■ EXTRACTED TEXT
Opinion
December 9, 1937.
January 3, 1938.
Negligence — Automobiles — Agency — Control over operation of vehicle — Lessee of concession — Payment in money and services — Evidence.
1. The test of agency in the operation of an automobile is, whether the driver stands in such a relation to the alleged principal that the latter has actual or legal control of the operation of the vehicle at the time of the accident. [380]
2. Where there is no control by the alleged principal over the method or process by which the employment is carried out, responsibility does not attach to the employer for the actions of the person so employed. [381]
3. In an action of trespass for personal injuries, evidence that the defendant was a public restaurant, the parking concession in connection with which was leased by defendant to A, that the contract of leasing required payment by A in money and services, which included driving employees and guests of the restaurant to their homes and elsewhere at the request of its officials, and other odd jobs, that A was the operator of the automobile involved in the accident, which he had borrowed from a friend, and that the accident occurred while he was driving the secretary to the president of the defendant corporation to her home on the instructions of the manager, was held insufficient as a matter of law to establish that A was the agent of defendant at the time of the accident. [378-81]
Argued December 9, 1937.

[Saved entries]
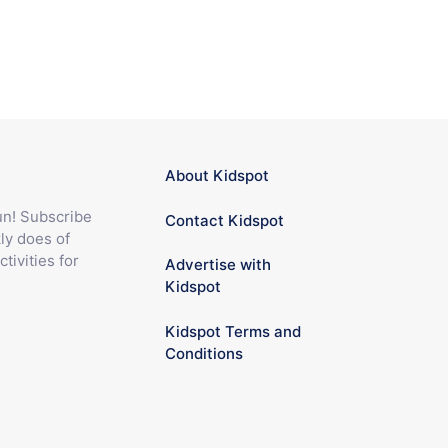
About Kidspot
fun! Subscribe
Contact Kidspot
ly does of
ctivities for
Advertise with
Kidspot
Kidspot Terms and
Conditions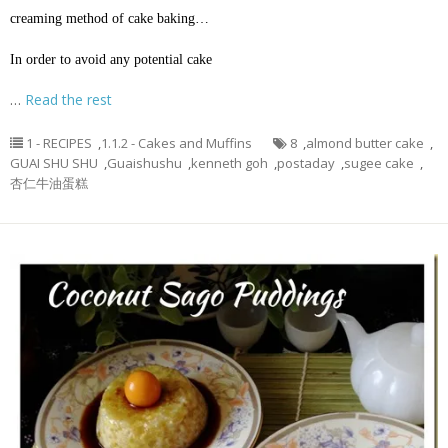
creaming method of cake baking…
In order to avoid any potential cake
…
Read the rest
1 - RECIPES
,
1.1.2 - Cakes and Muffins
8
,
almond butter cake
,
GUAI SHU SHU
,
Guaishushu
,
kenneth goh
,
postaday
,
sugee cake
,
杏仁牛油蛋糕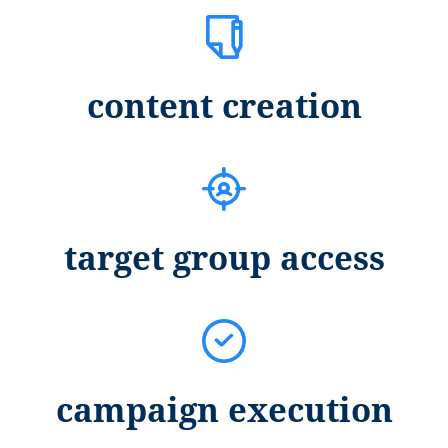
content creation
target group access
campaign execution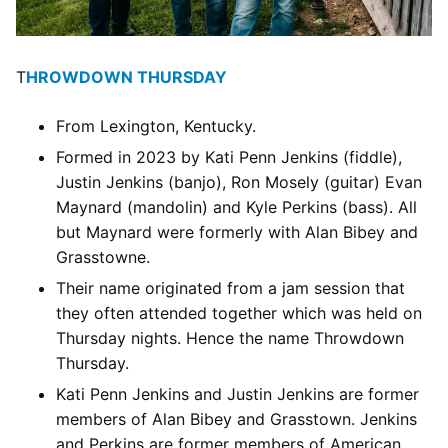
T
HROWDOWN THURSDAY
From Lexington, Kentucky.
Formed in 2023 by Kati Penn Jenkins (fiddle),
Justin Jenkins (banjo), Ron Mosely (guitar) Evan
Maynard (mandolin) and Kyle Perkins (bass). All
but Maynard were formerly with Alan Bibey and
Grasstowne.
Their name originated from a jam session that
they often attended together which was held on
Thursday nights. Hence the name Throwdown
Thursday.
Kati Penn Jenkins and Justin Jenkins are former
members of Alan Bibey and Grasstown. Jenkins
and Perkins are former members of American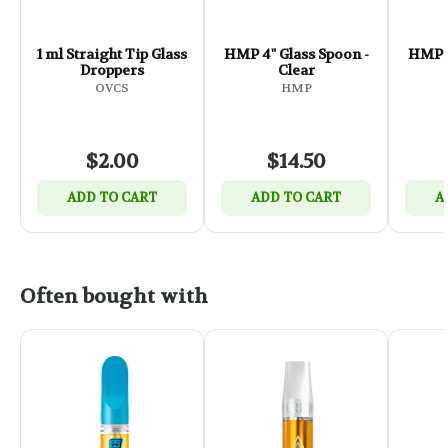
1 ml Straight Tip Glass
HMP 4" Glass Spoon -
HMP 4
Droppers
Clear
OVCS
HMP
$2.00
$14.50
ADD TO CART
ADD TO CART
A
Often bought with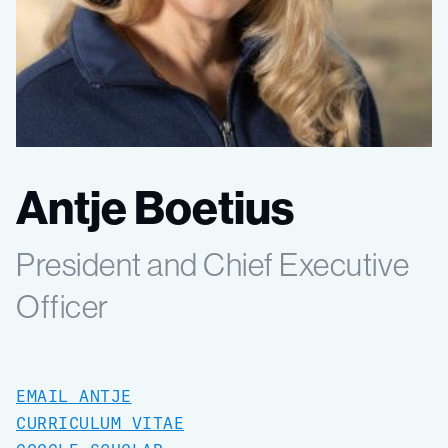
Antje Boetius
President and Chief Executive
Officer
EMAIL ANTJE
CURRICULUM VITAE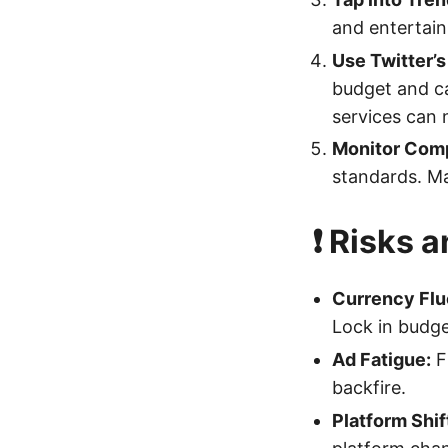
and entertai
Use Twitter’
budget and ca
services can 
Monitor Comp
standards. Ma
❗ Risks 
Currency Flu
Lock in budge
Ad Fatigue:
Fr
backfire.
Platform Shif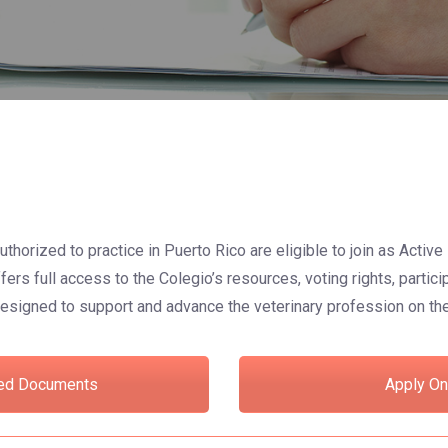
uthorized to practice in Puerto Rico are eligible to join as Acti
rs full access to the Colegio’s resources, voting rights, partici
esigned to support and advance the veterinary profession on the
ed Documents
Apply On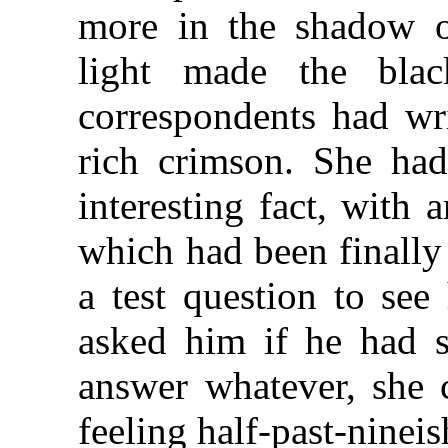
more in the shadow 
light made the bla
correspondents had wri
rich crimson. She had
interesting fact, with 
which had been finally 
a test question to see
asked him if he had 
answer whatever, she c
feeling half-past-nineis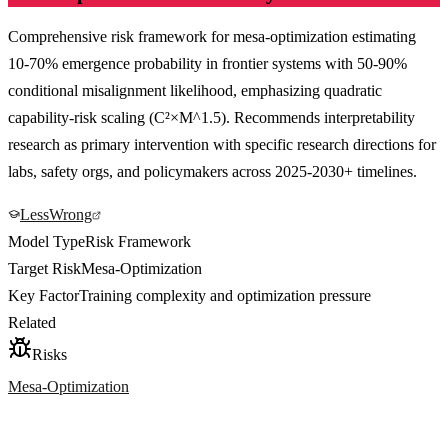
Comprehensive risk framework for mesa-optimization estimating
10-70% emergence probability in frontier systems with 50-90%
conditional misalignment likelihood, emphasizing quadratic
capability-risk scaling (C²×M^1.5). Recommends interpretability
research as primary intervention with specific research directions for
labs, safety orgs, and policymakers across 2025-2030+ timelines.
LessWrong
Model Type
Risk Framework
Target Risk
Mesa-Optimization
Key Factor
Training complexity and optimization pressure
Related
Risks
Mesa-Optimization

■ WORK TASK 1
From the negligence opinion, reproduce the passage from "January 3, 1938." to "services — Evidence.".
■ WORK TASK 2
Render this sentence from the negligence opinion in Spanish: "Where there is no control by the alleged principal over the method or process by which the employment is carried out, responsibility does not attach to the employer for the actions of the person so employed."

■ WRITTEN SOLUTION 1
January 3, 1938.
Negligence — Automobiles — Agency — Control over operation of vehicle — Lessee of concession — Payment in money and services — Evidence.

■ WRITTEN SOLUTION 2
Cuando el presunto mandante no ejerce control alguno sobre el método o el proceso mediante el cual se lleva a cabo el empleo, no recae responsabilidad sobre el empleador por los actos de la persona así empleada.